Sunday, September 20, 2009

Being and becoming

The sermon at church this morning was entitled, "Holiness: Being and Becoming." The texts were Exodus 19:1-6 and Romans 6. Last week we look at the holiness of God: he is set apart and morally perfect. We are not. But in Christ, we are holy and perfect, in God's sight. But despite this position/status/qualification, we do not experience life that way and we are called to live holy lives in accordance with our position.

Being: we are holy in God's sight.
Becoming: God is making us holy as we co-operate with him.

Clearly, there are some "logical" tensions and paradoxes here, similar to those I have discussed before about free will and predestination.

I could not but think of two scholarly books which also have similar titles and are not completely unrelated.

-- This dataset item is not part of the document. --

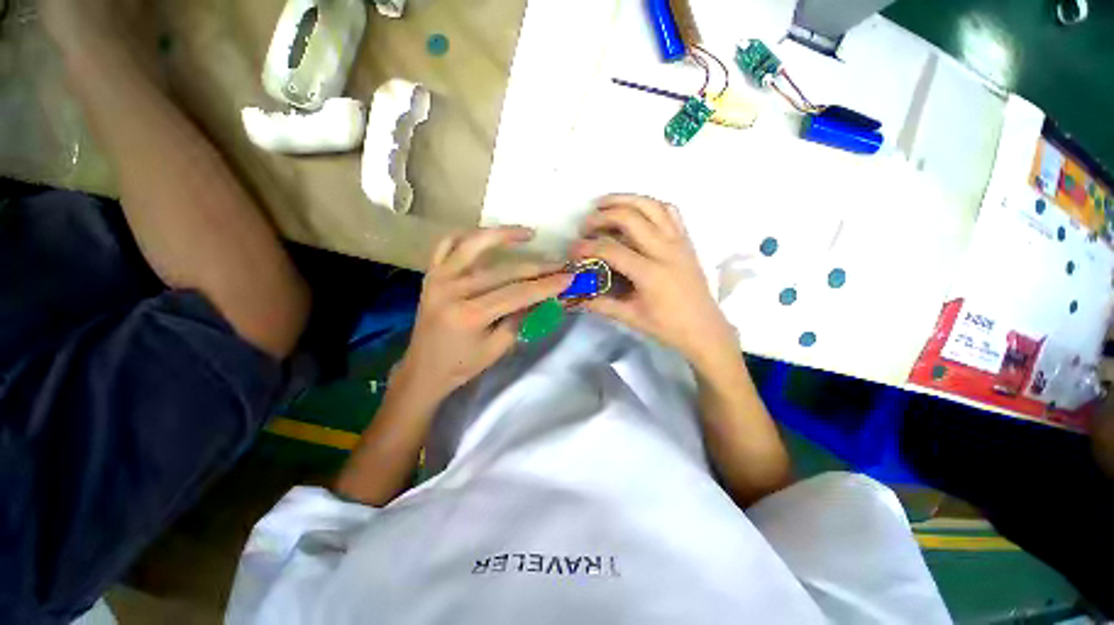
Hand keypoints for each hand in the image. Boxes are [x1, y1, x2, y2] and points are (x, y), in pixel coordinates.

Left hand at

From Being to Becoming, is a book about the foundations of physics by Ilya Prigogine, who was awarded the Nobel Prize in Chemistry in 1977. He considered that determinism was not a valid scientific or philosophical position because of the subtleties associated with irreversibility and chaos. Furthermore, he considered that the question of the relation between Being and Becoming was "the central problem of Western ontology." He also discussed these ideas in a popular book, Order out of Chaos.

The second book is Becoming and Being: the Doctrine of God in Karl Barth and Charles Hartshorne by Colin Gunton, one of the most influential English theologians of the second half of the twentieth century. It is an expansion of his Oxford D. Phil thesis.

I mention these books just to illustrate how these questions do not have simple resolutions.